##### Extracted records #####
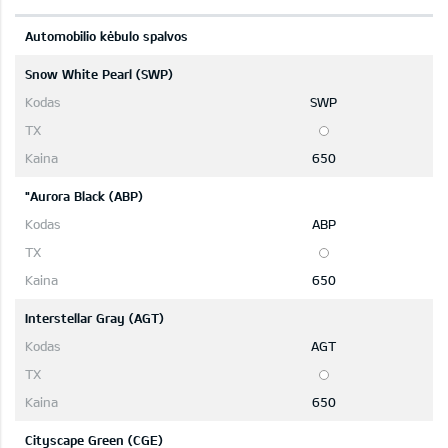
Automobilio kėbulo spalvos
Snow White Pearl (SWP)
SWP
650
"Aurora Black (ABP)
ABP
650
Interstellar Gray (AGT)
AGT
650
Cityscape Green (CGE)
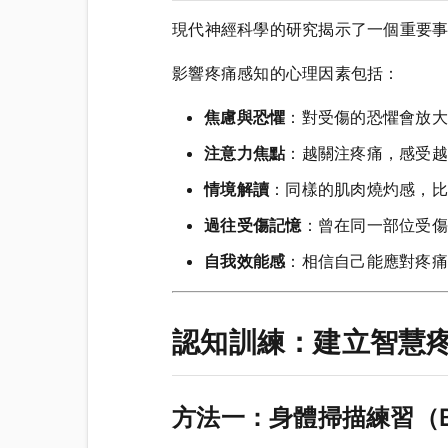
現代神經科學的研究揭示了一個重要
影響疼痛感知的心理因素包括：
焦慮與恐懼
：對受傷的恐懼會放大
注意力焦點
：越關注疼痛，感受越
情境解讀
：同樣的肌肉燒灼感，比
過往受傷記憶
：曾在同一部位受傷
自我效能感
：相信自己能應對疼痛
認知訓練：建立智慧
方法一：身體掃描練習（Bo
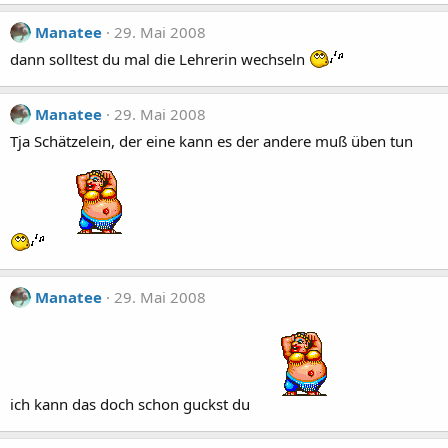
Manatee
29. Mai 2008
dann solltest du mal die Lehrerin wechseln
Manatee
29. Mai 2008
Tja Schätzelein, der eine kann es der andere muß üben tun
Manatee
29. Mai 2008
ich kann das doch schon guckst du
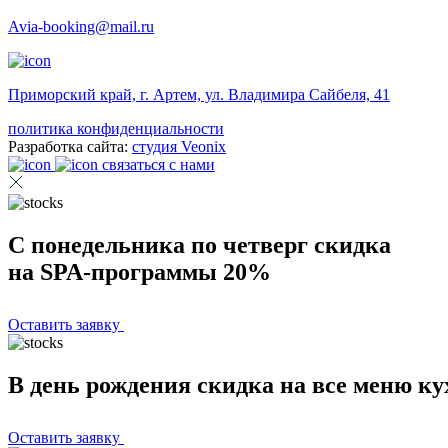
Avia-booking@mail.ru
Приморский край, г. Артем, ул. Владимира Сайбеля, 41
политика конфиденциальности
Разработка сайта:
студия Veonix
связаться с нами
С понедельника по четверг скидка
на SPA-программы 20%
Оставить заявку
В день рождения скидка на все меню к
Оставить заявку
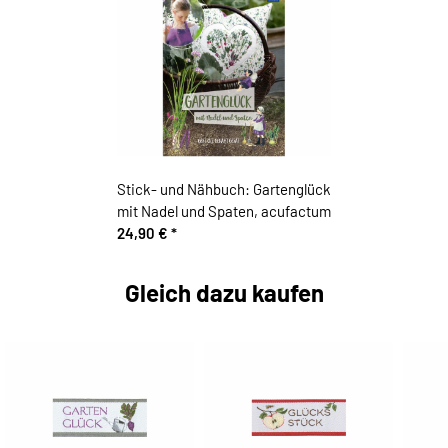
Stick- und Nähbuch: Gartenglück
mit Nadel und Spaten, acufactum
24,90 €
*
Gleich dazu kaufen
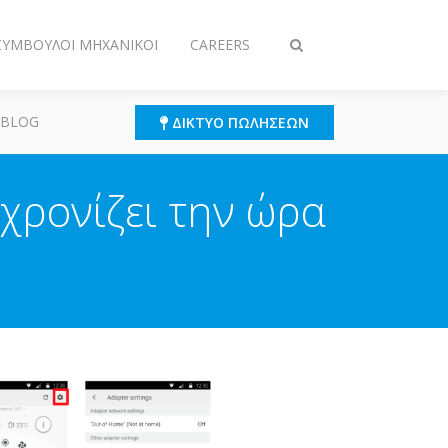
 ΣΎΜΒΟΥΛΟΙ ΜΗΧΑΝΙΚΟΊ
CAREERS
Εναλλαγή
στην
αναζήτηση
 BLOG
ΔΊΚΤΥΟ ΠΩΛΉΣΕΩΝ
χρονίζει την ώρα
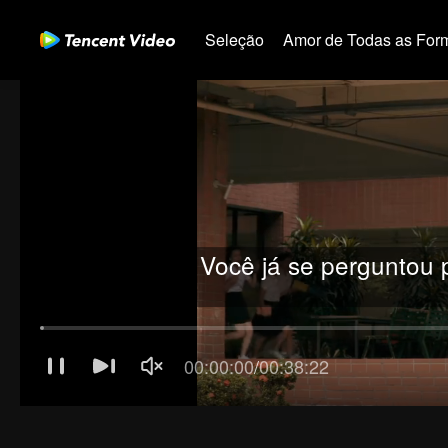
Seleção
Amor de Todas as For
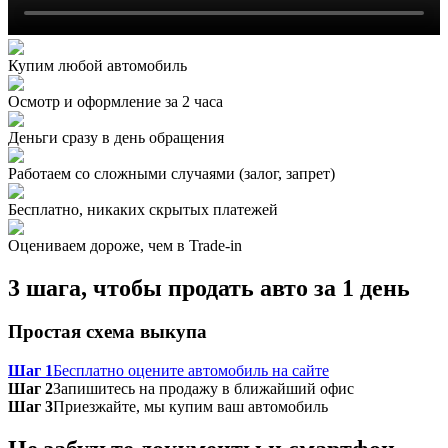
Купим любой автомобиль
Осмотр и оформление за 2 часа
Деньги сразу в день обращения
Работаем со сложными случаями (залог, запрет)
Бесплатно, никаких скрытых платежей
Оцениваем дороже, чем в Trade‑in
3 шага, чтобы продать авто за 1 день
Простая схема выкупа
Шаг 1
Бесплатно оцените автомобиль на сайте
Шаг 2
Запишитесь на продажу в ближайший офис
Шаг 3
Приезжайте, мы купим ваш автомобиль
#####
### Instructions to follow:
Set down verbatim every line from the one containing "Купим любой автомобиль" through the end of the entries above, including both ends.

### Finished exercise:
Купим любой автомобиль
Осмотр и оформление за 2 часа
Деньги сразу в день обращения
Работаем со сложными случаями (залог, запрет)
Бесплатно, никаких скрытых платежей
Оцениваем дороже, чем в Trade‑in
3 шага, чтобы продать авто за 1 день
Простая схема выкупа
Шаг 1
Бесплатно оцените автомобиль на сайте
Шаг 2
Запишитесь на продажу в ближайший офис
Шаг 3
Приезжайте, мы купим ваш автомобиль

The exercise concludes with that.